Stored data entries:
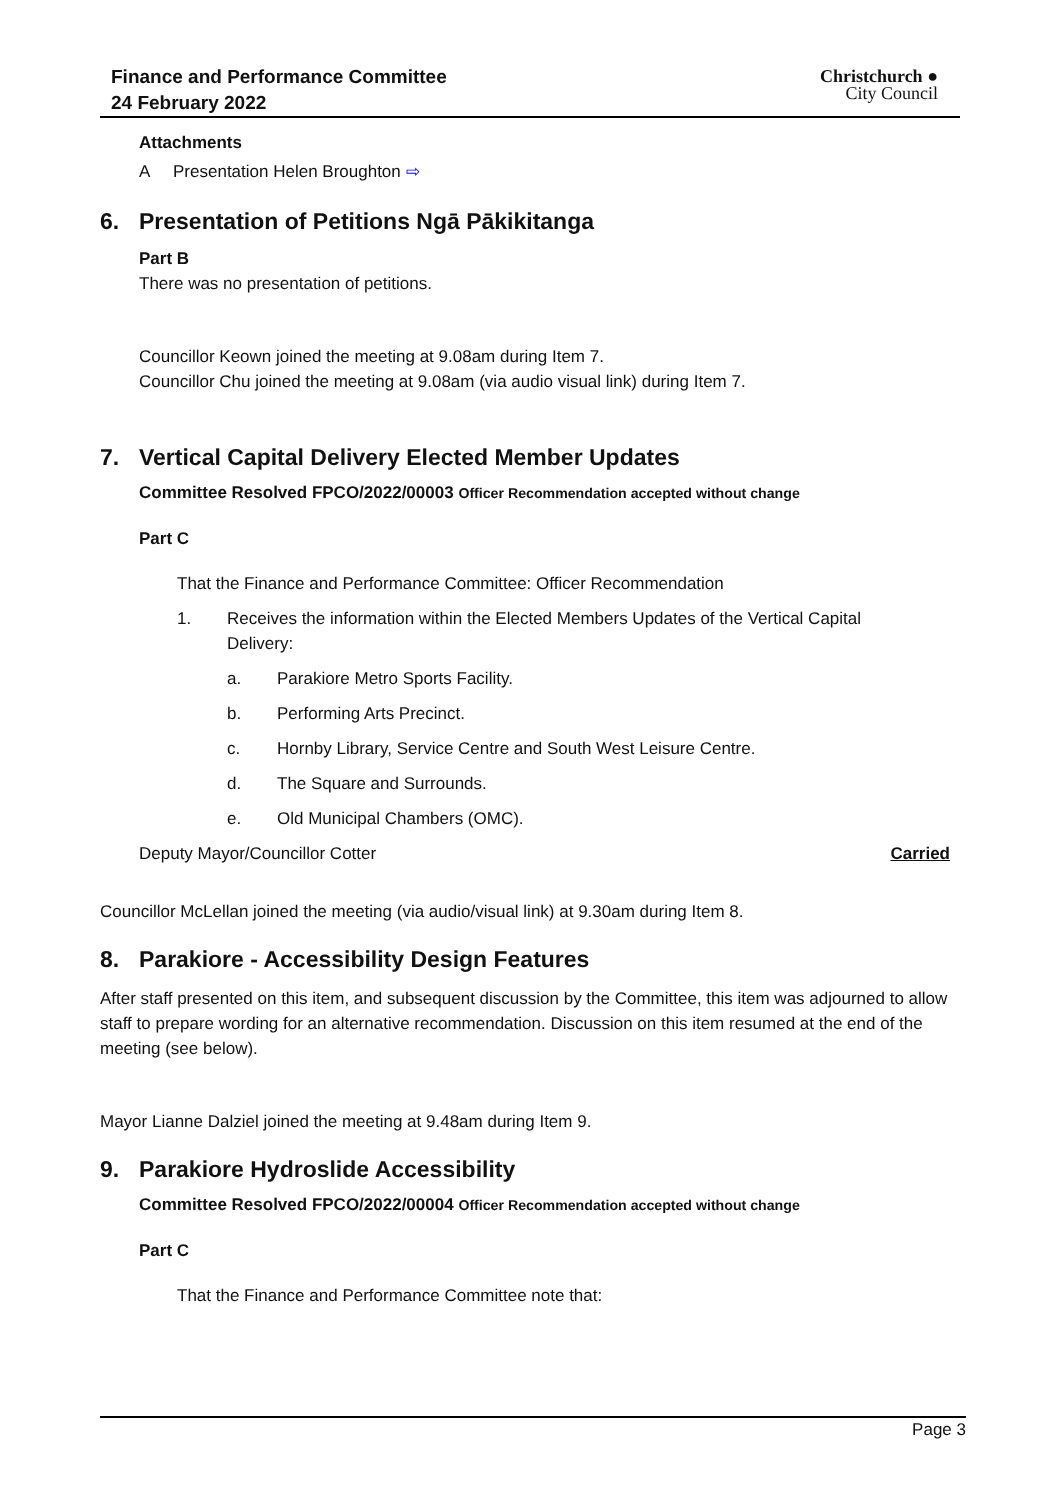Finance and Performance Committee
24 February 2022
Christchurch ●
City Council
Attachments
A Presentation Helen Broughton ⇨
6. Presentation of Petitions Ngā Pākikitanga
Part B
There was no presentation of petitions.
Councillor Keown joined the meeting at 9.08am during Item 7.
Councillor Chu joined the meeting at 9.08am (via audio visual link) during Item 7.
7. Vertical Capital Delivery Elected Member Updates
Committee Resolved FPCO/2022/00003 Officer Recommendation accepted without change
Part C
That the Finance and Performance Committee: Officer Recommendation
1. Receives the information within the Elected Members Updates of the Vertical Capital Delivery:
a. Parakiore Metro Sports Facility.
b. Performing Arts Precinct.
c. Hornby Library, Service Centre and South West Leisure Centre.
d. The Square and Surrounds.
e. Old Municipal Chambers (OMC).
Deputy Mayor/Councillor Cotter Carried
Councillor McLellan joined the meeting (via audio/visual link) at 9.30am during Item 8.
8. Parakiore - Accessibility Design Features
After staff presented on this item, and subsequent discussion by the Committee, this item was adjourned to allow staff to prepare wording for an alternative recommendation. Discussion on this item resumed at the end of the meeting (see below).
Mayor Lianne Dalziel joined the meeting at 9.48am during Item 9.
9. Parakiore Hydroslide Accessibility
Committee Resolved FPCO/2022/00004 Officer Recommendation accepted without change
Part C
That the Finance and Performance Committee note that:
Page 3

= Problem to solve =
How many of the lines above contain the string "Vertical"? Give the count alone.

= Output for this task =
2